Q3) Given a paragraph (upto 1000 characters) with all the spaces and puncuation removed, and a list of up to 50 words (each up to 50 characters) determine a ’tiling’ of the paragraph using the words (each word may be used 0 or more times) which maximizes the value of the square of the longest consecutive tiled sequence minus the number of uncovered characters.
This is a big jump in difficulty and I have to say that I probably would not have gotten this one out. It is fairly obviously dynamic programming, the problem comes in determining the right way to achieve it. My first guess was to dynamic program over the first N characters, with the last M covered, but I realised I also needed have the largest consecutive cover P as a variable parameter too. This meant that the dp space was length cubed, way too large. After looking at another competitors solution I now see the correct approach. Use dynamic programing to calculate the minimum number of uncovered tiles for a range starting at i and finishing at j. This can be achieved by starting with the minum for a range of one less length + 1, and then minimizing by checking which words match at the end of the range and using the minimum for the range minus the matched word. Note that the act of checking the words is quite expensive in the worst case, so pre caching whether each word matches for each location keeps the runtime under control.

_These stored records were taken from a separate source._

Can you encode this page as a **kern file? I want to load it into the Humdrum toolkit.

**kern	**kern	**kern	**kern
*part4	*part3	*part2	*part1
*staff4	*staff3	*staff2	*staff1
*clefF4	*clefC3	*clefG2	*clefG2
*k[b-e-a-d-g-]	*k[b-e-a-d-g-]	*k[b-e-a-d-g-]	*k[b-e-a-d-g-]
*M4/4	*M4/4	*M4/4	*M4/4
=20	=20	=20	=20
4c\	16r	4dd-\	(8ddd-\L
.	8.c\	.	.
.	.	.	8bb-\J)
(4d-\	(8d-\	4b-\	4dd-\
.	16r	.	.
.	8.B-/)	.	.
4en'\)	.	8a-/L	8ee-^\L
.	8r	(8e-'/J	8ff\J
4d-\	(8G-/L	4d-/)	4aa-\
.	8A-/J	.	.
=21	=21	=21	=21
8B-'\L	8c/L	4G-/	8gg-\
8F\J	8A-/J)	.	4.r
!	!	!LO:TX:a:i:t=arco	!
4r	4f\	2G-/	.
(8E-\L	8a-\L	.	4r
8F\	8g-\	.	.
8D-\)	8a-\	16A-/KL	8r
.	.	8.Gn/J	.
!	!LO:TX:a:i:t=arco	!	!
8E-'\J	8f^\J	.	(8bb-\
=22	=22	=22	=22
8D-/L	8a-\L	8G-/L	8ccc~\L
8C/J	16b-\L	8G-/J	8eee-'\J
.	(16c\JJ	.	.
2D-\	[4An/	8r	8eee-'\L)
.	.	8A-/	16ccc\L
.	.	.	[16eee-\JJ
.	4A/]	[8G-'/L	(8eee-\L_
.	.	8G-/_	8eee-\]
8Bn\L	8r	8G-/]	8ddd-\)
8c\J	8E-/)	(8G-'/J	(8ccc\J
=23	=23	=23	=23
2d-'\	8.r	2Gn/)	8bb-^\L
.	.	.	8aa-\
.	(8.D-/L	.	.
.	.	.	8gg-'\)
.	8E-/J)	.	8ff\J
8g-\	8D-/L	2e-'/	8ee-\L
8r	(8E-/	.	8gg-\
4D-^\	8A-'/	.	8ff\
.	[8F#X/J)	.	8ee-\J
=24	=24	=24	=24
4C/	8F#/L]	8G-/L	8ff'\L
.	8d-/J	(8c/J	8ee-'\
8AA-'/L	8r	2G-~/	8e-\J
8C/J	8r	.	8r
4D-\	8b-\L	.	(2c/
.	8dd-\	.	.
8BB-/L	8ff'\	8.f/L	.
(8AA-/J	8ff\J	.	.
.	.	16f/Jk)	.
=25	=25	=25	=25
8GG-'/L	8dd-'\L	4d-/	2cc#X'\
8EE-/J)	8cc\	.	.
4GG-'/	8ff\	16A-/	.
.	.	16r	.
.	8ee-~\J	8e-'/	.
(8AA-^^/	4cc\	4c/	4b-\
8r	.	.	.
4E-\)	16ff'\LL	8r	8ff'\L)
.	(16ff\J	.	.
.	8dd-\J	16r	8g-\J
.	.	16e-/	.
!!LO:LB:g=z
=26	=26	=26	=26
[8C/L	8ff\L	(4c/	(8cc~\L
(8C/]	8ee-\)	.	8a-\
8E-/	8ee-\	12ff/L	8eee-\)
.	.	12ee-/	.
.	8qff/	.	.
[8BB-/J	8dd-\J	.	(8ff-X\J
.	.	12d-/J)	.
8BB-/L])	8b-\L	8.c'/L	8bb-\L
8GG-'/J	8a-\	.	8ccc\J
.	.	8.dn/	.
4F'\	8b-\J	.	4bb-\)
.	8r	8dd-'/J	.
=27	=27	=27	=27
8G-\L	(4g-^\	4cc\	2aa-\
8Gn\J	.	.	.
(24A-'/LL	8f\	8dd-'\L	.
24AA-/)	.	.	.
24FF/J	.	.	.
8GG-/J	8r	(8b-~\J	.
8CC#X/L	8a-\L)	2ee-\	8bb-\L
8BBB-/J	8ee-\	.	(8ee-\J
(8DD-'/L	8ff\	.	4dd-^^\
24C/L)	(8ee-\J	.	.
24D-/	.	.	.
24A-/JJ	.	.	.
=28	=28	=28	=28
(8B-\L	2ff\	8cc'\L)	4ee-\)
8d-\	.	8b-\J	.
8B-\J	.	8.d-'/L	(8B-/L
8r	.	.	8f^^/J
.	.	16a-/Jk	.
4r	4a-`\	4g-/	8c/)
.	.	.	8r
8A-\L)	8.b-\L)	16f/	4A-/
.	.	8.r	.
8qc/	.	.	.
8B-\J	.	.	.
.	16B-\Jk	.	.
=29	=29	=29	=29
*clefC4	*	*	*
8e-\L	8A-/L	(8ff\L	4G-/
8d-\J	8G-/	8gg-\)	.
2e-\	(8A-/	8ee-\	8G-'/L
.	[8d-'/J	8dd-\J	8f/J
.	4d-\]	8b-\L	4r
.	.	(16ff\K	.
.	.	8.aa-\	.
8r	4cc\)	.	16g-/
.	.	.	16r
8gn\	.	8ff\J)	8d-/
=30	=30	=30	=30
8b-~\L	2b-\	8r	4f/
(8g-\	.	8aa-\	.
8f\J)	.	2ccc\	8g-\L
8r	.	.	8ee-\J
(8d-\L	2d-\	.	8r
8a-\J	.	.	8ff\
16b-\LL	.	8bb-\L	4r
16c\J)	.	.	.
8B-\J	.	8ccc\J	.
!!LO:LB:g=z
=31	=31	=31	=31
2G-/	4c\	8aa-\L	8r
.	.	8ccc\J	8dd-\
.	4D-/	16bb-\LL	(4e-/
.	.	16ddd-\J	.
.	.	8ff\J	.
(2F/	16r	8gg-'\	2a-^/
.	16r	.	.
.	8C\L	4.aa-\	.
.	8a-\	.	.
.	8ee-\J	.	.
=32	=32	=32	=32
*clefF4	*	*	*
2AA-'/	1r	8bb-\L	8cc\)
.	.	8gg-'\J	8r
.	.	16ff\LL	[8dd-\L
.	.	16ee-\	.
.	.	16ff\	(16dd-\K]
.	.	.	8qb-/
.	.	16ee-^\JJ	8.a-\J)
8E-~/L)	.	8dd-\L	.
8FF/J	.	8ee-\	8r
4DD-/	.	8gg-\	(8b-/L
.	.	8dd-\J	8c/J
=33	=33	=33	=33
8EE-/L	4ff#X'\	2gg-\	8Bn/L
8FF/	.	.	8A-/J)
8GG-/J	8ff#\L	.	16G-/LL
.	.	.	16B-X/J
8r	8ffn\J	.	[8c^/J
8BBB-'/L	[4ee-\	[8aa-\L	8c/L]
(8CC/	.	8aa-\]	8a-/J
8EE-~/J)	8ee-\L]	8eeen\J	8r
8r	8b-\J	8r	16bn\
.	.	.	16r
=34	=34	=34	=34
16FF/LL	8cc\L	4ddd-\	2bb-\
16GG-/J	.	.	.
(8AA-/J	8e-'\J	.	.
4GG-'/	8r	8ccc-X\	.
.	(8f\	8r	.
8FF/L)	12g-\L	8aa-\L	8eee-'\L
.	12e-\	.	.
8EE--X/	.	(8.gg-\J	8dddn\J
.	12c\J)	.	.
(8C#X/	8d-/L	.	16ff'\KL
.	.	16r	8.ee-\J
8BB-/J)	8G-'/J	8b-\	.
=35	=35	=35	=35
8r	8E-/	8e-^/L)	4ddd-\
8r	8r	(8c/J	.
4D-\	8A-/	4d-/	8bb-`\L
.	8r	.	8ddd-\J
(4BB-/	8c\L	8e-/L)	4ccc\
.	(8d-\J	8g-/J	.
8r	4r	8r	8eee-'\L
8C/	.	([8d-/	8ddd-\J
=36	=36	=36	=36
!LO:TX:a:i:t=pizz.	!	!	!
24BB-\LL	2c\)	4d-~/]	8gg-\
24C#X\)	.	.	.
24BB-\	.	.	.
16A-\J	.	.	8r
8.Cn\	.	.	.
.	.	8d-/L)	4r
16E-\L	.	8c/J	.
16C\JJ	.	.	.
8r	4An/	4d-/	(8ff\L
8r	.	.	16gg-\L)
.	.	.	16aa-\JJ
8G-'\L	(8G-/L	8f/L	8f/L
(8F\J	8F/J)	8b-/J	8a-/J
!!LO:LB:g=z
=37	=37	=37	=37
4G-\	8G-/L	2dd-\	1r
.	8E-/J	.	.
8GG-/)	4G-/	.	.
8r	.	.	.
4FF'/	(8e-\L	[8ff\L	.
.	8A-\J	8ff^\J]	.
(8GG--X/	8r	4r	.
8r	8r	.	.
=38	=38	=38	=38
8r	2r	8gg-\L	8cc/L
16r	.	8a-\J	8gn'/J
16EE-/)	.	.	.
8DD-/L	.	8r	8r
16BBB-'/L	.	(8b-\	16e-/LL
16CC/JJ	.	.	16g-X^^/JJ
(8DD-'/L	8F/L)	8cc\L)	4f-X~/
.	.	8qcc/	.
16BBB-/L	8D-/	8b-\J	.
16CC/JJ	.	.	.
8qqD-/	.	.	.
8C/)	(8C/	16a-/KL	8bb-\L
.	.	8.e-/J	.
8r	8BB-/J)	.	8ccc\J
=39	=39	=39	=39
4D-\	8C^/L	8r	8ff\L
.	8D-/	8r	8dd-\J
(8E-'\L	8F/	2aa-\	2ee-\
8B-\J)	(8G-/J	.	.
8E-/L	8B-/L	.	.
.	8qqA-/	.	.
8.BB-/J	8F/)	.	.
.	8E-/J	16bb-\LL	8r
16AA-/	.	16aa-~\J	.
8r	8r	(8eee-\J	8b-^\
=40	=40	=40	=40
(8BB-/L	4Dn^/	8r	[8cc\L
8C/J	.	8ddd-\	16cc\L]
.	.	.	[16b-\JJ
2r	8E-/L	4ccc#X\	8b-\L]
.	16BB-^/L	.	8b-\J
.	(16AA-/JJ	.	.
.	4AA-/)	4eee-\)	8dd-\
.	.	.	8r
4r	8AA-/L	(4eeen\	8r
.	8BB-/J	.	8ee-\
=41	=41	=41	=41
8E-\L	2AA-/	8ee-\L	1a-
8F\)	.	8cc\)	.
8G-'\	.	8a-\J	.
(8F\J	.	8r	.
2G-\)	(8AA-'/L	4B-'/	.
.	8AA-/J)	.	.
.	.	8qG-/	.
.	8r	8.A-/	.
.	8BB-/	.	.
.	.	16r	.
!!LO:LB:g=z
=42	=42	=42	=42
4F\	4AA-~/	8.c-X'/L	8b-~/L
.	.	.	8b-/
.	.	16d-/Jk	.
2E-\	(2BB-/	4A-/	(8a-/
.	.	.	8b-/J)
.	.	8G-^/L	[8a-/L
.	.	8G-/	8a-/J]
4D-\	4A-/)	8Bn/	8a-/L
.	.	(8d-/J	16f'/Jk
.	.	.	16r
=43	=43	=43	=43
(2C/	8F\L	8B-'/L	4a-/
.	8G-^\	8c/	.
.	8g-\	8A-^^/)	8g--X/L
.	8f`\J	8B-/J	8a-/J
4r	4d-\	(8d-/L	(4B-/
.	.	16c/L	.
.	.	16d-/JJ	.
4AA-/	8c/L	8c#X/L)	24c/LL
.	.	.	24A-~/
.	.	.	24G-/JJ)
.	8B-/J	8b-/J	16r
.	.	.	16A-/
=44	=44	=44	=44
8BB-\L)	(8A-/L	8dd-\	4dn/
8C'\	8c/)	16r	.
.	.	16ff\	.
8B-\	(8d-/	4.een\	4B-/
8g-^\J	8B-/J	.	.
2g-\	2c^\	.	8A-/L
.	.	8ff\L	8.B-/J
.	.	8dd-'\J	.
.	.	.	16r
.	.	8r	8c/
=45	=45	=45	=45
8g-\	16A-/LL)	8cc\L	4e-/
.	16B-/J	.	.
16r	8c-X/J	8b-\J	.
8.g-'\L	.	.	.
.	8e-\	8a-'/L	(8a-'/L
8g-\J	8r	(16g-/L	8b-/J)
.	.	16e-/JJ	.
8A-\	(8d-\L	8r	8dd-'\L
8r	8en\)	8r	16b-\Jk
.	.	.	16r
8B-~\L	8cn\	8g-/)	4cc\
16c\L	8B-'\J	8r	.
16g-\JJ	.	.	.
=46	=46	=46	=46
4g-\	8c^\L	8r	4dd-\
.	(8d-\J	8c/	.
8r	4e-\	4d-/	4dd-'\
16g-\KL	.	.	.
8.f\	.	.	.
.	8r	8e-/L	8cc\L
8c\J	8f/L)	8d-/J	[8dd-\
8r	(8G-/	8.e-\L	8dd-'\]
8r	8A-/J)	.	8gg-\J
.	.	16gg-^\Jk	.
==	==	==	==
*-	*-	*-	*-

Once we have the minimum number of uncovered tiles for each possible range, we loop over each possible range where that minimum is 0, square the range length and subtract the minimum number of uncovered tiles before and after the range. Return the maximum of all of those possible values and -length. This works because although it doesn’t descriminate as to whether the range selected is the maximum consecutive uncovered section, when the maximum consecutive uncovered section is selected, it will receive a larger score because the number of uncovered tiles will be the same and the selected range length will be larger.